··· Records for this task

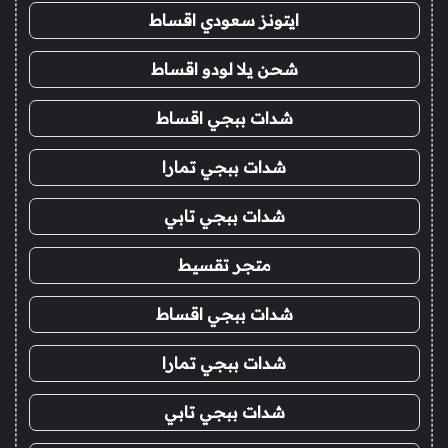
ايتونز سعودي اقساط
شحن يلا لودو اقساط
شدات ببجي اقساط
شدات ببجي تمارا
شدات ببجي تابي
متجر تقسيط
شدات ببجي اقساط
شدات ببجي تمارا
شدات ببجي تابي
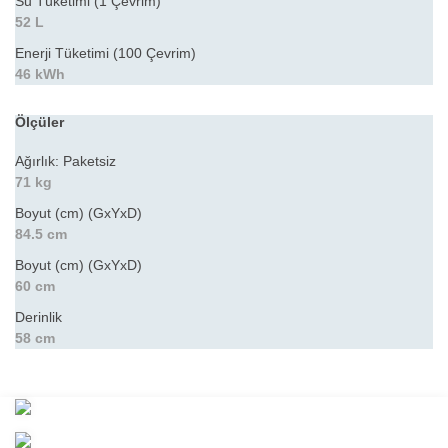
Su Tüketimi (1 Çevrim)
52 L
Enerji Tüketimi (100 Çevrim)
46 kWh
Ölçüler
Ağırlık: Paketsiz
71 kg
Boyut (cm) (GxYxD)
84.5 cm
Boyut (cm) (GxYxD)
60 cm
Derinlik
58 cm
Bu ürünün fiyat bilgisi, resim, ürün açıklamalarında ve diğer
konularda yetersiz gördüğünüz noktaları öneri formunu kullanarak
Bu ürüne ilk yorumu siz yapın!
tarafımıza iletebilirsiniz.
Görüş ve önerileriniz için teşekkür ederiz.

······
··· Records for this task

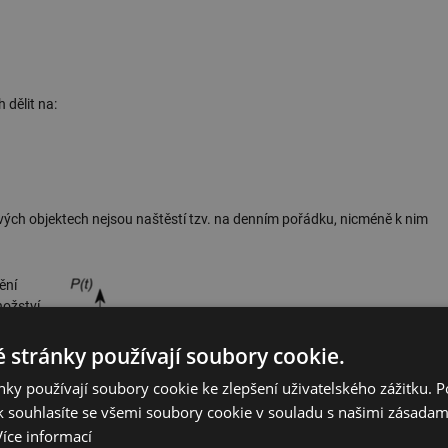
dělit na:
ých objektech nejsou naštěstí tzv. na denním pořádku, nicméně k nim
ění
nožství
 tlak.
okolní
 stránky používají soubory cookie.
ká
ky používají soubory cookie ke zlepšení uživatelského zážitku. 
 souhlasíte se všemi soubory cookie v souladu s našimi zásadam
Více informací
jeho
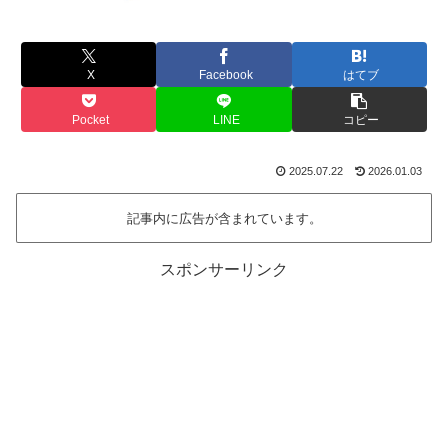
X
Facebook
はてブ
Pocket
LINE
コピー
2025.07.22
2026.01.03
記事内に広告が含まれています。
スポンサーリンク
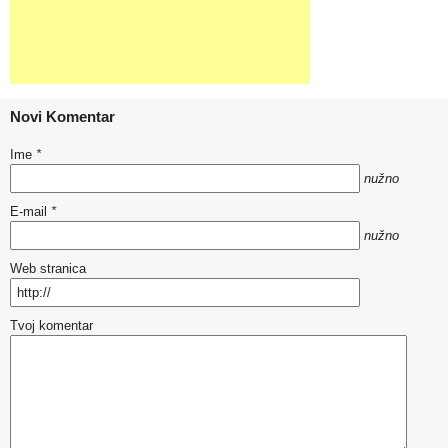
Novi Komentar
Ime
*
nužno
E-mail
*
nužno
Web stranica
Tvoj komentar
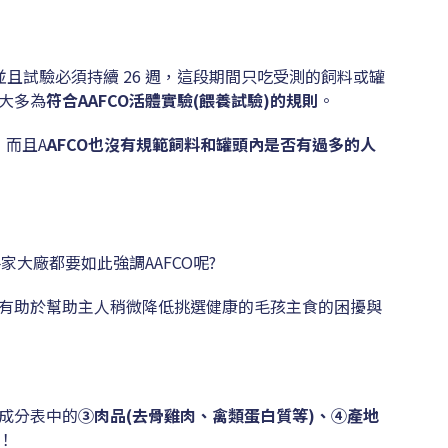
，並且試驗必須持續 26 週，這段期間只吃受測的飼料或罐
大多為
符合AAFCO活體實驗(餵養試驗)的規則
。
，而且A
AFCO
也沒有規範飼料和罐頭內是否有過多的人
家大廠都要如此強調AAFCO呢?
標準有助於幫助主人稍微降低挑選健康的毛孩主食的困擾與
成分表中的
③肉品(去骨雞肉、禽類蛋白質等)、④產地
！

······

**What the exercise asks**
Can you write out, character for character, every line starting with the one that contains "Su Tüketimi (1 Çevrim)" and going on through the one that contains "Görüş ve önerileriniz için teşekkür ederiz.", with both of those lines included?

**Output for this task**
Su Tüketimi (1 Çevrim)
52 L
Enerji Tüketimi (100 Çevrim)
46 kWh
Ölçüler
Ağırlık: Paketsiz
71 kg
Boyut (cm) (GxYxD)
84.5 cm
Boyut (cm) (GxYxD)
60 cm
Derinlik
58 cm
Bu ürünün fiyat bilgisi, resim, ürün açıklamalarında ve diğer
konularda yetersiz gördüğünüz noktaları öneri formunu kullanarak
Bu ürüne ilk yorumu siz yapın!
tarafımıza iletebilirsiniz.
Görüş ve önerileriniz için teşekkür ederiz.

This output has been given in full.